Obama yokes seniors to a phoney CPI

Michael Hudson discusses QE3

Complacency triumphs over catastrophe

The New York Times provides this report on the Fed and its plans:

And at the end of June, the Federal Reserve finished its work and rested.

The nation’s central bank said Wednesday that it would complete the planned purchase of $600 billion in Treasury securities next week as scheduled, and then suspend its three-year-old economic rescue campaign, leaving in place the aid it already is providing but doing nothing more, for now, to bolster growth.

“The economic recovery is continuing at a moderate pace, though somewhat more slowly than the committee had expected,” the Fed said in a statement. “The committee expects the pace of recovery to pick up over coming quarters and the unemployment rate to resume its gradual decline.”

Shadow States compares the official U3 and U6 unemployment rates to its adjusted rate:

Shadow Stats and Official Unemployment Rates

I think it is rather clear that the Federal Reserve Bank, the Obama administration and the current Congress have not done enough to address the employment problem in the United States. Nor, it seems, do they intend to do much about this human disaster.

Complacent and vicious — that’s the American way of government when it comes to providing for common folk.

A concise picture of our current bubble economy

Mike Whitney painted this one:

Assets bubbles require massive amounts of leverage. But too much leverage can destabilize the system, so it needs to be regulated. But Wall Street doesn’t like restrictions on leverage because it can make more money by borrowing like crazy, inflating a ginormous bubble, skimming off the profits, and cashing in before the crash. So, the Fed ignores Wall Street’s “gearing” operations and pretends not to see what’s going on. It becomes a bubble “enabler” by lowering interest rates, easing credit and waving-off tighter regulations. It’s all part of the game. The Fed works to help its core constituents while everyone else is put at risk.

But there’s another reason for bubbles, too. Stagnation is a chronic problem in mature capitalist economies. As businesses become more efficient in their various widget-making operations, demand for their products drops off making it harder for owners to find profitable outlets for investment. And when investment starts to flag, then grip of economic inertia begins to tighten. As author Robert Skidelsky says, “investment fills the gap between production and consumption”, so when investment hits a speed-bump, spending starts to wither and the economy slows to a crawl.

The Fed’s remedy: Zero rates, easy money and more bubbles; Professor Bernanke’s one-size-fits-all, magic elixir for sclerotic economies. In other words, the emerging stock and commodities bubbles are not a sign that the Fed is flubbing the policy. Bubbles are the policy, and have been for a very long time. Bernanke is no fool. He knows that each business cycle is weaker than the last, creating fewer jobs, more slack in the economy, and more anemic growth. His job is to endlessly tweak the process in order to maintain profitability for the people at the top of the economic foodchain, his real bosses.

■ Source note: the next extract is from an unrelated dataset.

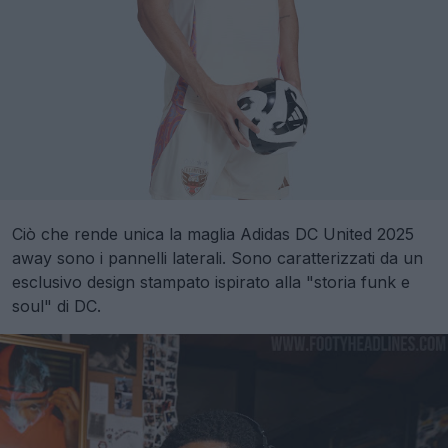
Ciò che rende unica la maglia Adidas DC United 2025
away sono i pannelli laterali. Sono caratterizzati da un
esclusivo design stampato ispirato alla "storia funk e
soul" di DC.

What sound does this financial dinosaur make when it dies?

And the coaster plunges down, down, down….

Mike Whitney reports that:

A bleak jobs report sent stocks and commodities tumbling on Wednesday, while new signs of distress gripped the service industries index. An updated report from the ADP showed that private sector hiring slowed more than expected from March to April as companies struggled to meet rising raw material costs and flagging consumer demand. The service industry index (ISM) –which “ranges from utilities and retailing to health care, finance and transportation”–slumped to its lowest level since August signaling widespread deceleration and a progressive deterioration in the fundamentals. The turnaround has forced economists to rethink their projections for 2nd Quarter GDP and to watch more vigilantly for signs of contraction.

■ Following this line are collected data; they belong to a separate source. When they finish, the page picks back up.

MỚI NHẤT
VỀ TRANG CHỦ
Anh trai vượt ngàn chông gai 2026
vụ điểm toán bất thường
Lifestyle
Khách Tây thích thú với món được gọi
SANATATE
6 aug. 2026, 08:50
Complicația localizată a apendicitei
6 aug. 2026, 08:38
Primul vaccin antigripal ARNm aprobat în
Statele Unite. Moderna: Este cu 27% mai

The problem, of course, is a demand-constrained economy. There is simply not enough money in the hands of consumers for them to purchase goods in such a quantity that the firms who supply those goods will increase their productive capacity to meet the demand. Whitney continues:

The dollar strengthened for the third straight session, in spite of the Fed‘s zero rates and $600 billion bond buying program. Trillions of dollars in monetary and fiscal stimulus have jolted stocks back to life, but debt-deflation dynamics in the broader economy are as strong as ever. Unemployment remains stubbornly high, consumer retrenchment has reduced discretionary spending, and housing continues its inexorable nosedive. The stock market continues to inch higher buoyed by central bank liquidity and margin debt, but investors are increasingly skittish and searching for direction.

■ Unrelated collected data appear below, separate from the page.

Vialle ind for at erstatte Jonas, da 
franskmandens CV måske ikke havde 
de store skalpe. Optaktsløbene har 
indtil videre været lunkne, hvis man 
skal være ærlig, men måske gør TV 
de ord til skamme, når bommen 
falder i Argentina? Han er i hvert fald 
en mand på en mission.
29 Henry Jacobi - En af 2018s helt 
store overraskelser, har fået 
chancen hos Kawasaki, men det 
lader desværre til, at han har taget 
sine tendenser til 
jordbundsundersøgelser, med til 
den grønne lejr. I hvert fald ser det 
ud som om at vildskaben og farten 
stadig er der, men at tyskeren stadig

High unemployment (well above 20% according to SGS), a comparatively anemic real wage, massive consumer debt and rising energy costs (an effect produced by peak-oil, the Fed’s loose money policies and commodity speculation) make consumers hesitant to spend on goods they might truly need (food, shelter, clothing, health and transportation) and certainly hesitant to spend on goods they may want. Generally speaking, America’s standard of living is declining, and economic techniques intended to promote asset inflation are useless tools to rely on when the real economy is in such a state.

Left critics of the Bush and Obama’s economic policies can always crow that they warned the Presidents of what would happen if they followed their inclinations and their advisors. But such words amount to a pyrrhic victory given the current trend that ends with another deep recession.